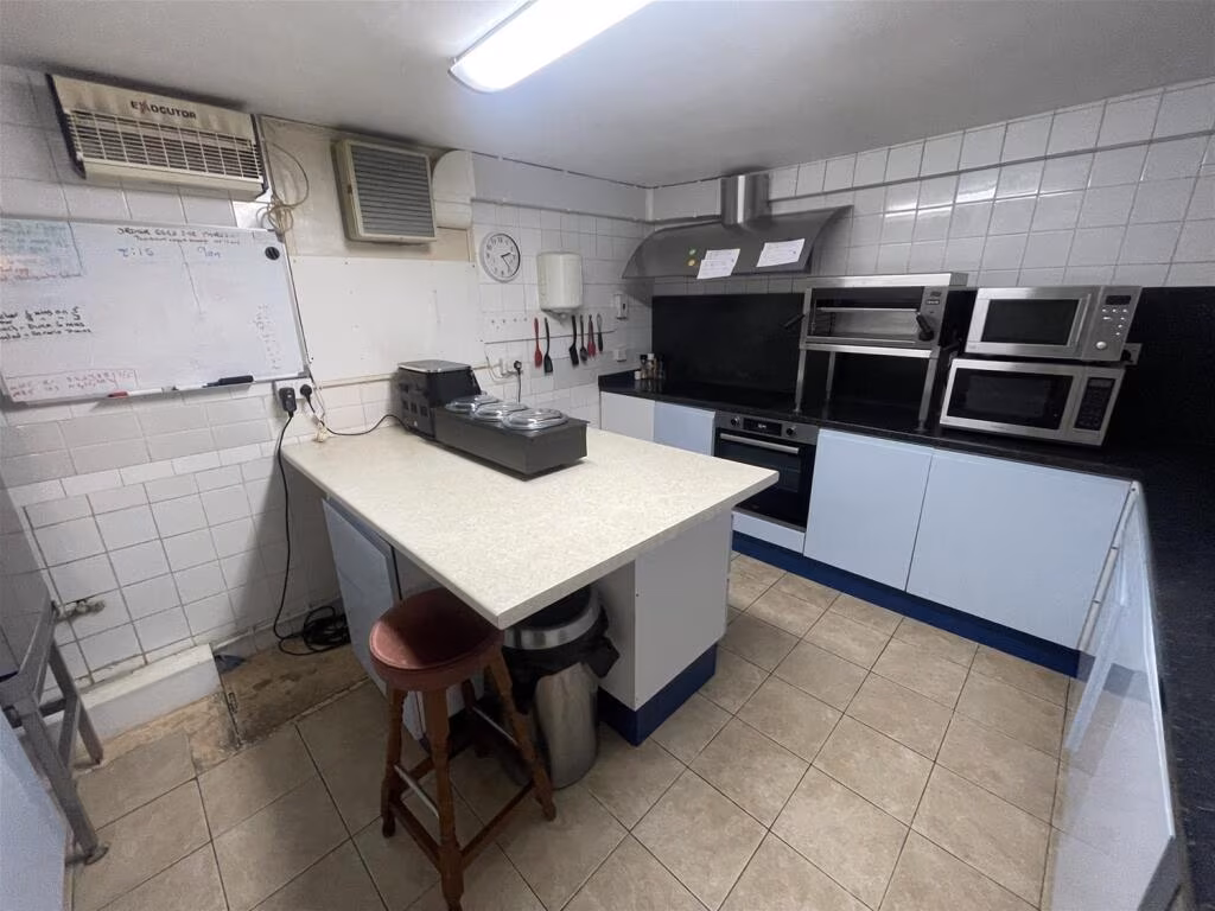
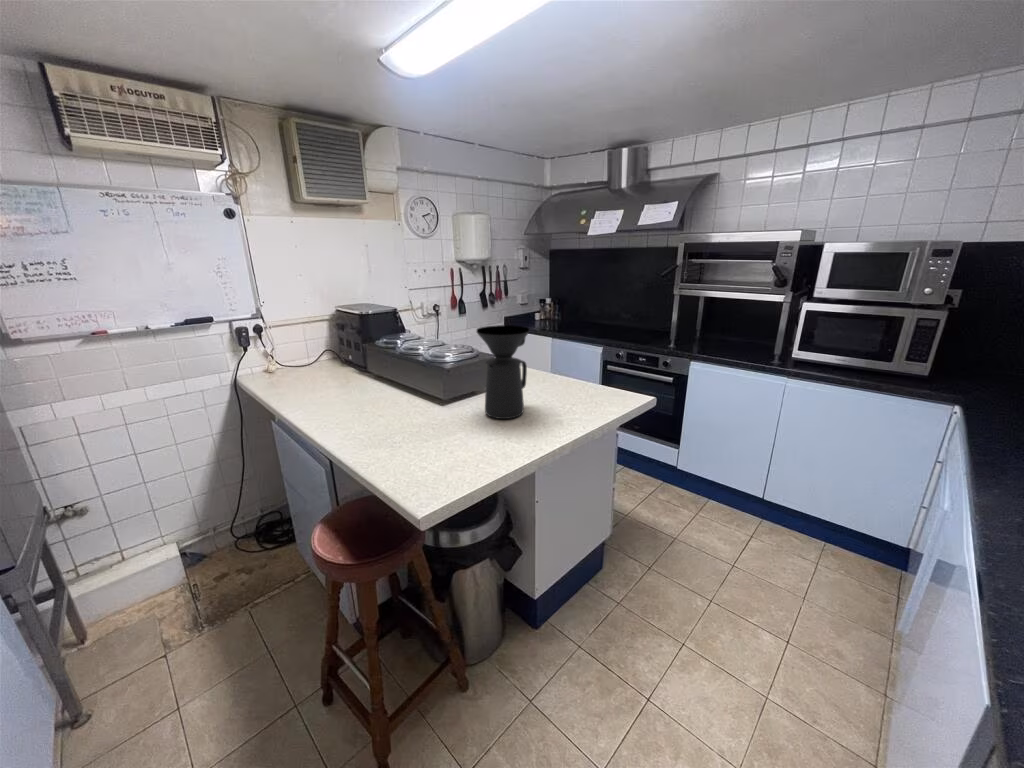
+ coffee maker [475,324,531,420]
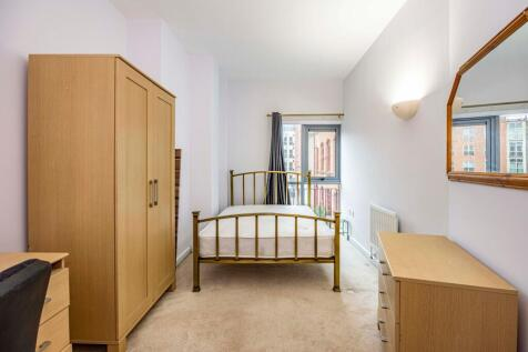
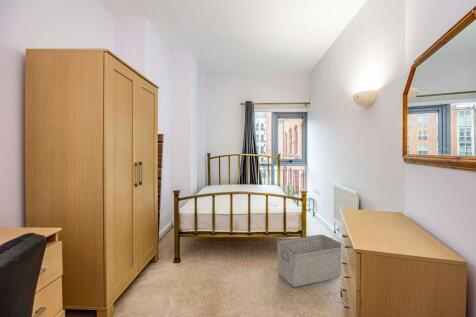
+ storage bin [276,234,342,288]
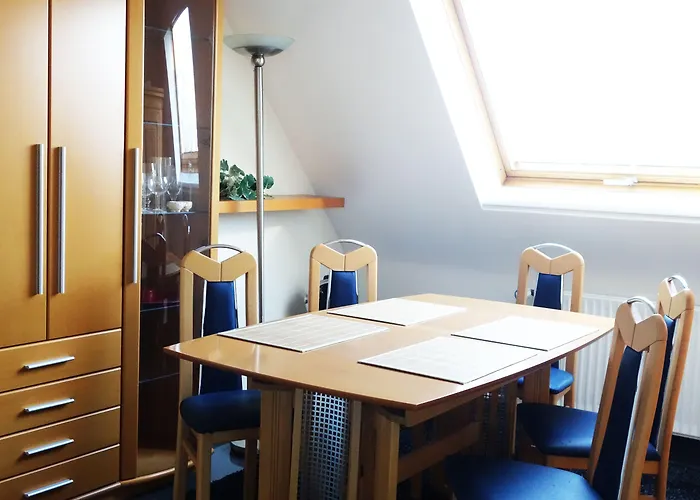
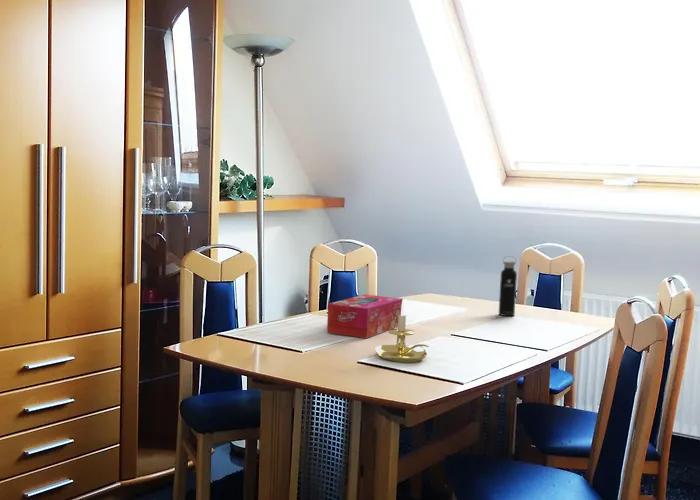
+ tissue box [326,293,404,339]
+ water bottle [498,255,518,317]
+ candle holder [374,299,431,364]
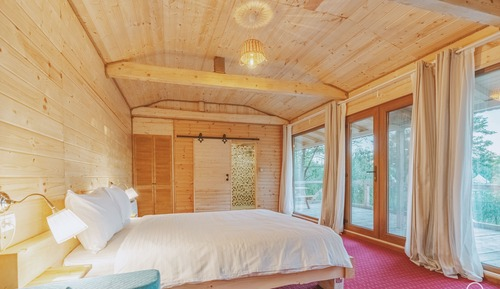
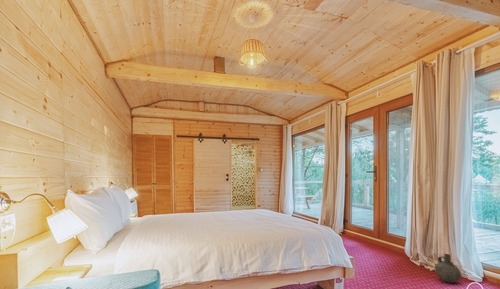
+ ceramic jug [434,253,462,284]
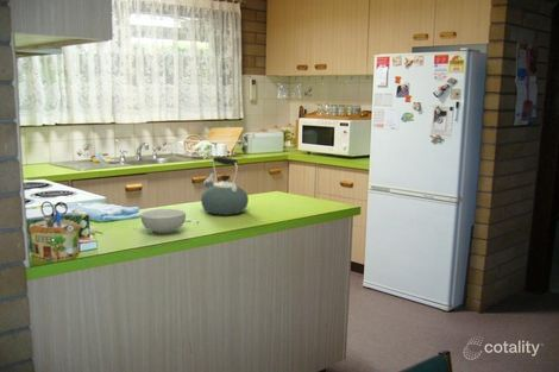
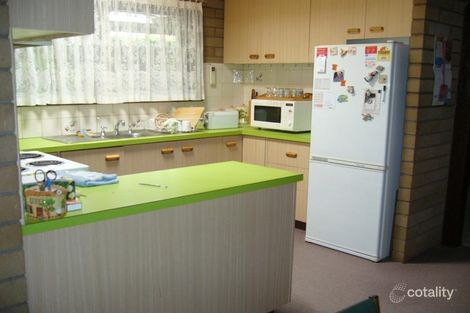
- kettle [200,156,250,216]
- cereal bowl [139,208,187,234]
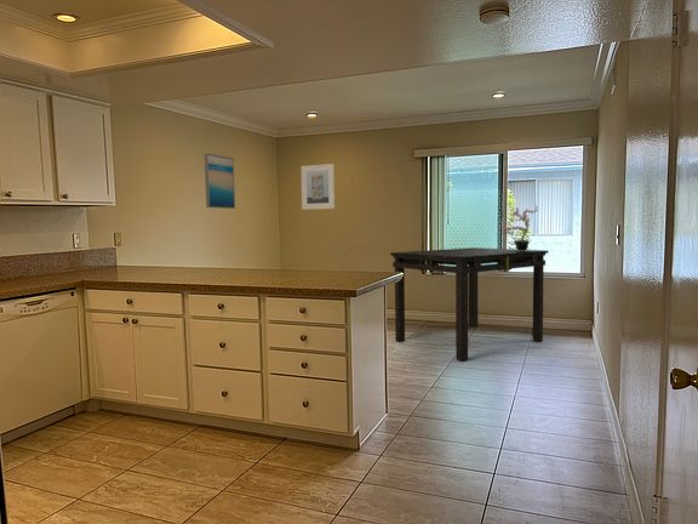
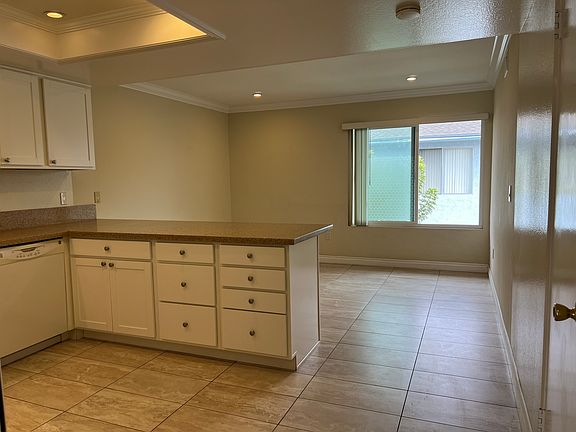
- wall art [204,153,236,210]
- dining table [389,246,549,361]
- potted plant [497,205,539,251]
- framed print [299,163,336,211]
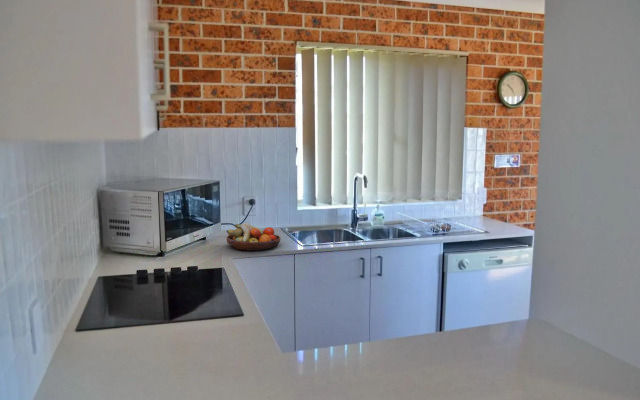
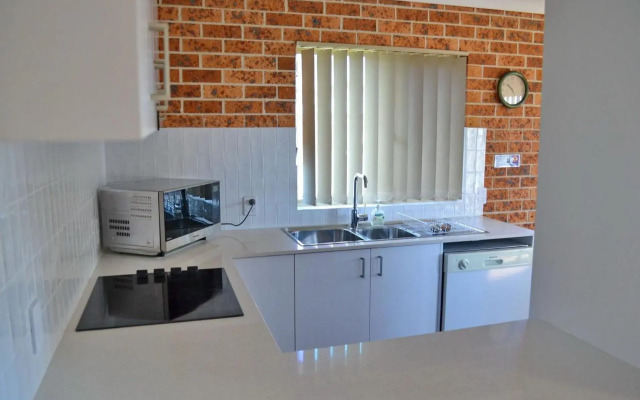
- fruit bowl [225,222,282,252]
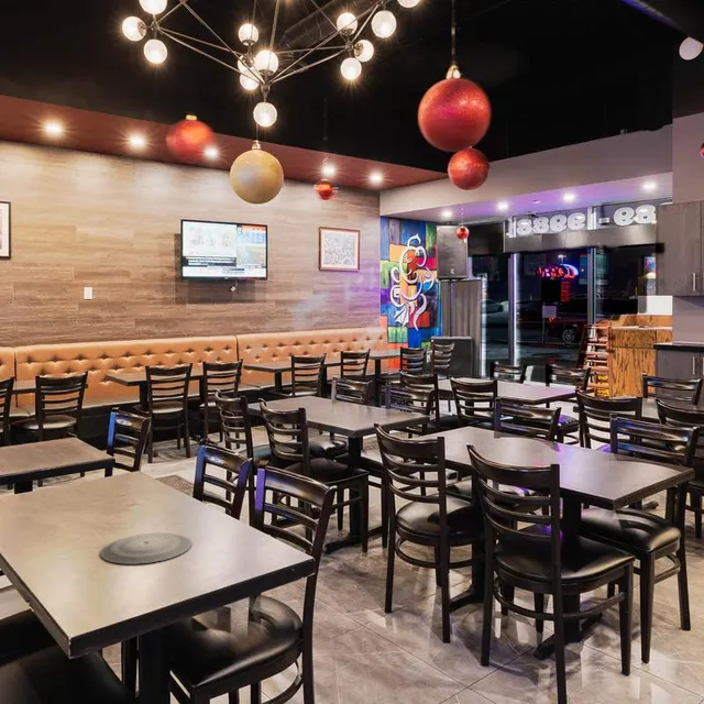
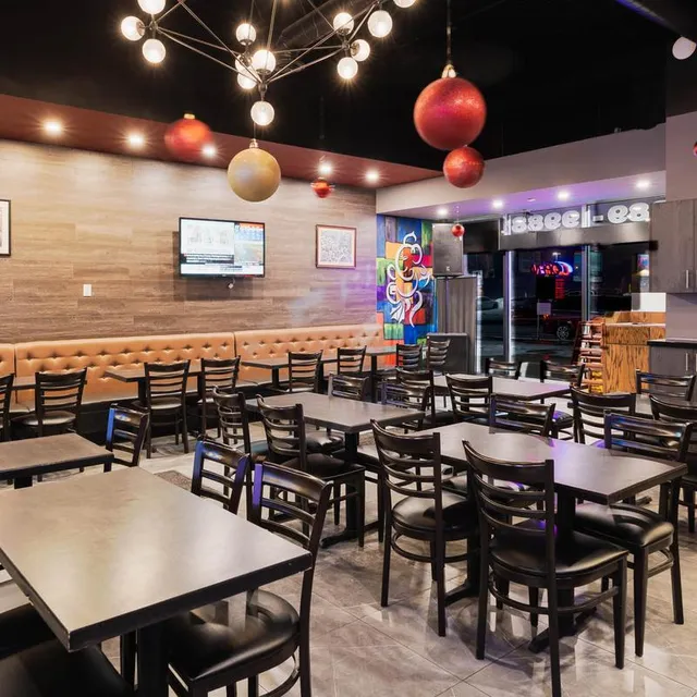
- plate [99,532,193,565]
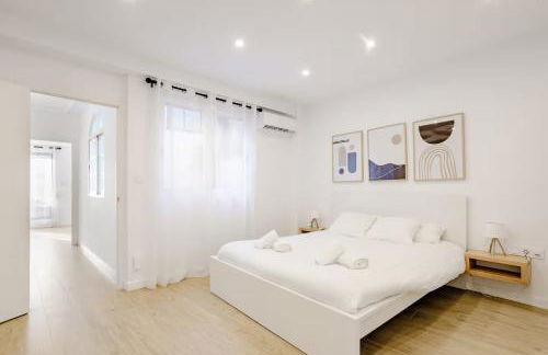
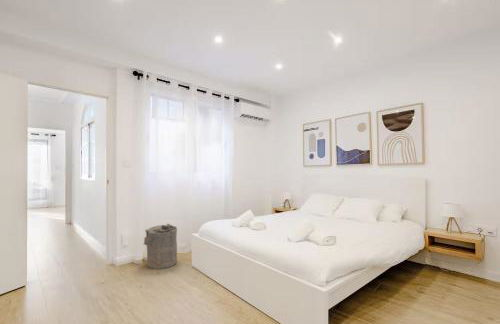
+ laundry hamper [142,223,178,270]
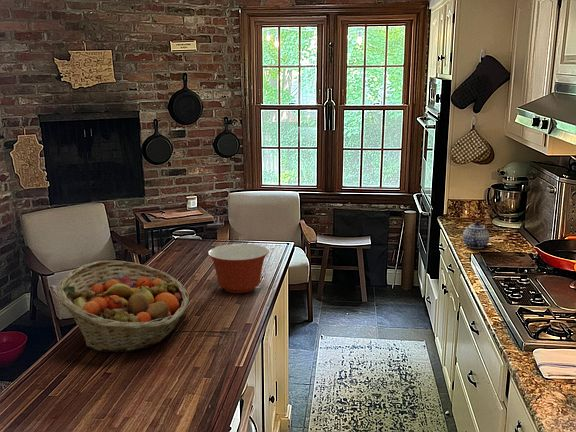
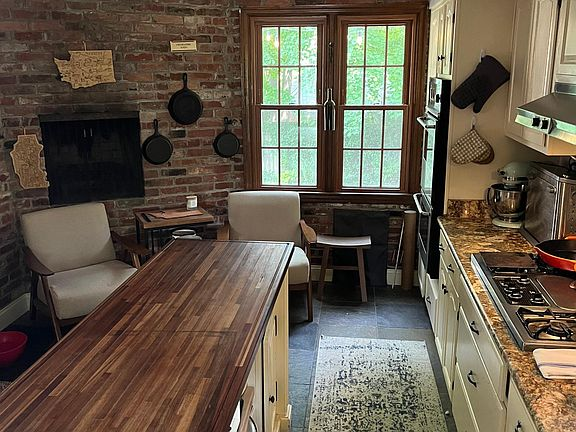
- fruit basket [56,260,190,353]
- teapot [462,221,490,249]
- mixing bowl [207,243,270,294]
● ● ● ● ● ● ●
## TASK BRIEF
Nothing in the entries above should change when they are printed again, except that the pictures are dropped.

## SOLUTION TO THE EXERCISE
+ coffee maker [475,324,531,420]
+ storage bin [276,234,342,288]
+ tissue box [326,293,404,339]
+ water bottle [498,255,518,317]
+ candle holder [374,299,431,364]
+ ceramic jug [434,253,462,284]
- kettle [200,156,250,216]
- cereal bowl [139,208,187,234]
- wall art [204,153,236,210]
- dining table [389,246,549,361]
- potted plant [497,205,539,251]
- framed print [299,163,336,211]
- fruit bowl [225,222,282,252]
- plate [99,532,193,565]
+ laundry hamper [142,223,178,270]
- fruit basket [56,260,190,353]
- teapot [462,221,490,249]
- mixing bowl [207,243,270,294]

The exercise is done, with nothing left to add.